Who is Not Included in the EO (Exempt):

  • Lawful Permanent Residents of the United States, i.e. Green Card holders. If outside the U.S., they are not subject to the suspension of entry as a result of this EO.
  • Nonimmigrant visa applicants or holders (such as H-1B, L-1, F-1, etc.). However, as mentioned above, there is a 30 day-window within which Secretaries of the three Federal agencies are required to notify the President if any additional measures are necessary to protect the U.S. workforce.
  • Individuals with pending Form I-485 adjustment applications, holding an advance parole to return to the U.S.
  • Physicians, nurses, or other healthcare professionals entering the U.S. to perform medical research or other research intended to combat the spread of COVID-19; or to perform work essential to combating, recovering from, or otherwise alleviating the effects of the COVID-19 outbreak, as determined by the Secretary of State, the Secretary of Homeland Security, or their respective designees;  and any spouse and unmarried children under 21 years old of any such alien who are accompanying or following to join such professionals.
  • EB-5 immigrant investors.
  • Spouses of U.S. citizens.
  • Individuals under the age of 21 that are either the children of U.S. citizens or prospective adoptees.
  • Individuals who further important United States law enforcement objectives, as determined by the Secretary of State, the Secretary of Homeland Security, or their respective designees, based on a recommendation of the Attorney General or his designee.
  • Any member of the United States Armed Forces and any spouse and children of a member of the United States Armed Forces.
  • Any individual seeking to enter the United States pursuant to a Special Immigrant Visa in the SI (Iraqi and Afghan interpreters/translators) or SQ (Iraqis Who Worked for/on Behalf of the U.S. Government) classification, subject to such conditions as the Secretary of State may impose, and any spouse and children of any such individual.
  • Any individual whose entry would be in the U.S. national interest, as determined by the Secretary of State, the Secretary of Homeland Security, or their respective designees.
  • Individuals seeking asylum or refugee status.

Implementation/Enforcement at the Consulates: The consular officers shall determine whether an immigrant has established his or her eligibility for any of the above-mentioned exceptions.

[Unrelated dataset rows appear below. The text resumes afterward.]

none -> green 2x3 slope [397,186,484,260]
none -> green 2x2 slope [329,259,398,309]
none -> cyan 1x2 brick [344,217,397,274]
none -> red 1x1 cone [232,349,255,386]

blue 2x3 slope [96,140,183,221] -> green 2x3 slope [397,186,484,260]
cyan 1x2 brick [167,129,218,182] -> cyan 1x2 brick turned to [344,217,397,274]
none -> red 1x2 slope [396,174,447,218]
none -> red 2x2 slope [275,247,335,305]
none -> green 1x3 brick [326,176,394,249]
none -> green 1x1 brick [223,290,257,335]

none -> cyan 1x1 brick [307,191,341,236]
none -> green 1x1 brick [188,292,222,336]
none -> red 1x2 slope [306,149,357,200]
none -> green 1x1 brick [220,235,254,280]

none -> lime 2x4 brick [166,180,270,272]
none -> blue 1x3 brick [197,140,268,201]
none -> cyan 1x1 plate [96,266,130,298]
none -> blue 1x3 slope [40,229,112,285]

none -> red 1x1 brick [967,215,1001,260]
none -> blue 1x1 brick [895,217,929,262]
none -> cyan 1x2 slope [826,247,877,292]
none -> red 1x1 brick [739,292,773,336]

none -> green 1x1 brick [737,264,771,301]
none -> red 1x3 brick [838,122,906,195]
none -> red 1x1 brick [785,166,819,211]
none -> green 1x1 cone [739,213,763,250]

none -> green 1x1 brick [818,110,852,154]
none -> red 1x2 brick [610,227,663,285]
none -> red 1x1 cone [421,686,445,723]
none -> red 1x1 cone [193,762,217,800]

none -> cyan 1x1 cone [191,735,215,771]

Quick Analysis: It is imperative to note that the EO does not suspend or restrict immigrant (such as I-140, I-130 etc.) or nonimmigrant (H-1B, L-1, etc.) visa petition filings with U.S. Citizenship and Immigration Services (USCIS) in the U.S.; does not prevent employers from applying for LCAs (Labor Condition Applications), PERM/Labor filings for individuals seeking permanent residence, or filing of selected H-1B cap-subject petitions.  The EO does not suspend or restrict filing of adjustment applications (I-485) by eligible foreign nationals physically present in the U.S. seeking to obtain permanent residence.  All applications that are typically filed with USCIS will continue to be accepted and are otherwise not impacted by the EO, at least for the next 30 days.

Our office will closely monitor the implementation of the EO and any actions taken by the Trump Administration pursuant to the EO over the course of next 60 days.